Пока Фролков рассказывал о себе, Вячеслава не оставляла мысль о том, что он уже слышал однажды об этом человеке.

— Я и сам этих живоглотов не люблю, в колонии от них порядочные люди натерпятся, не дай бог. Чуть что, сразу норовят ударить, — вновь дошел до его сознания голос толстяка. — У меня утопленница та несчастная до сих пор перед глазами стоит. Да еще одного почти на моих глазах электричка зарезала. Тоже страху натерпелся.

«Все правильно, — с облегчением вспомнил Вершинин, — это же тот самый Фролков, на глазах у которого погиб путевой обходчик».

— Свирина, что ли, Николая? — желая проверить себя, быстро спросил он.

— Его-о-о! — удивленно протянул Фролков, покачивая головой. — Ну и контора у вас, все знаете. А может, вы окуневский сам?

— Нет, — рассмеялся Вершинин. — Просто вспомнил по аналогии. Ну и как, страшно было?

— Не говорите. Я тогда несколько ночей не спал. Вспомню, как его измолотило, жуть берет.

— Вы тогда в тамбуре вагона никого постороннего не заметили? — больше для очистки совести поинтересовался Вершинин.

— Признаться вам, — сконфузился собеседник, уже не удивляясь осведомленности следователя, — я перед тем в вокзальном ресторане пару стопок пропустил, а в дороге закемарил. Укачало меня. Кольку Свирина я видел, заметил, что под мухой он был здорово, но проглядел, как он в тамбуре оказался. Проснулся от резкого толчка, даже носом о противоположное сиденье клюнул. Оказалось, стоп-кран сорвал односельчанин наш, Усачев, переехал он потом от нас, когда жена у него померла. Смотрим с ним — на полу в тамбуре фуражка лежит Колькина, а больше подозрительного ничего. Выпал он по собственной глупости.

— Спасибо вам большое, Архип Никитич, — поблагодарил его Вячеслав, протягивая руку.

Тот суетливо вытер свою ладонь о штанину широченных брюк и только после этого уважительно попрощался.

Вершинин посмотрел конверт на свет и пошел к Сухарникову.

— Будем вскрывать? — спросил Вячеслав, громко щелкнув ножницами.

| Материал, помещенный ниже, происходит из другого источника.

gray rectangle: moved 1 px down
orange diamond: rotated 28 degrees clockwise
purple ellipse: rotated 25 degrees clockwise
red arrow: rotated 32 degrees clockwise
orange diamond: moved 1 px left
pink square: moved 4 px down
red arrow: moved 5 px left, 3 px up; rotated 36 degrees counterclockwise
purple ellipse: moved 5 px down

— Не отвечая, Сухарников позвонил одному из старших следователей, у которого находились практиканты, и пригласил двух из них в качестве понятых. Когда те подошли, он достал из тумбочки электрический чайник и включил его. Через пять минут чайник зашипел, еще минуты через две крышка его стала с бульканьем и перешептыванием подскакивать, а из носика ударила тугая струя пара. Подставив под нее письмо, Сухарников несколько раз провел оборотной стороной по струе, а затем пластмассовым ножом быстро вскрыл конверт. Внутри находился свернутый вчетверо лист серой бумаги. Тем же корявым почерком, что и снаружи, на нем было выведено:

«Здравствуй, сынок Федюня. С поклоном к тебе твоя неутешная мать. Жду тебя не дождусь, глазыньки все повыплакала, не глядят. Поди, не узнаю тебя при встрече, сколь годков-то прошло. Все тебя тут забыли, окромя Лидиных родственников, давеча приезжали, спрашивали, хотят повидаться. Береги себя. Храни тебя господь. К сему твоя мать Прасковья».

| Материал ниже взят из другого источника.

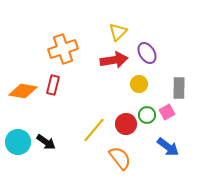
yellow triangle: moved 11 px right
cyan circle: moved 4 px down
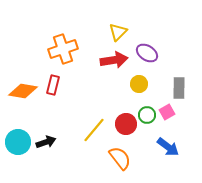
purple ellipse: rotated 25 degrees counterclockwise
black arrow: rotated 54 degrees counterclockwise
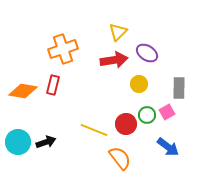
yellow line: rotated 72 degrees clockwise
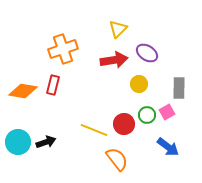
yellow triangle: moved 3 px up
red circle: moved 2 px left
orange semicircle: moved 3 px left, 1 px down
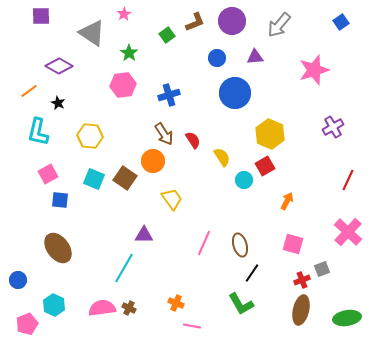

— Вот тебе и забитая старуха! — ахнул Вершинин. — Такую шифровку соорудила. Про родственников вроде невзначай сказала, а потом фразочка: «Береги себя».

— Нужда еще и не то заставит сделать, — улыбнулся в ответ на эту тираду Сухарников и, подумав некоторое время, добавил: — Письмо сфотографируем, а затем отправим в колонию.

— Зачем? — удивился Вячеслав. — Насторожим Беду раньше времени. Не лучше ли неожиданно поставить перед фактом?

— Думаю, нет, и вот почему. Дней через пять—шесть Купряшин письмо получит. До конца срока ему останется недели три, и он предпримет какие-либо активные действия, которые должны оказаться нам на руку. Наша задача — их не только не пропустить, но и использовать в интересах следствия.

Взяв письмо, Вершинин пошел в фотолабораторию, и лаборант, сделал ему несколько копий. Здесь же они аккуратно вложили письмо и заклеили конверт.

Поднимаясь наверх, в фойе второго этажа, Вячеслав нос к носу столкнулся с Дмитрием Корочкиным. Прошедшие с их последней встречи сутки сделали его неузнаваемым, В теплой, несмотря на жару, стеганой телогрейке, ссутулившийся, с глубоко запавшими глазами, он переминался с ноги на ногу, пряча за спину тощий вещмешок.

— Я к вам, гражданин начальник, — глухо сказал Корочкин.

— Заходите, — сдерживая волнение, произнес Вершинин.

Корочкин уныло поплелся за ним в кабинет. Положив вещмешок в угол, он нерешительно затоптался на месте, не зная, с чего начать. Видимо, решившись на серьезный шаг, Корочкин в последнюю минуту заколебался. Вячеслав молчал, предоставив ему право самостоятельно принять нужное решение. Слышно было, как царапала оконную раму сухая ветка.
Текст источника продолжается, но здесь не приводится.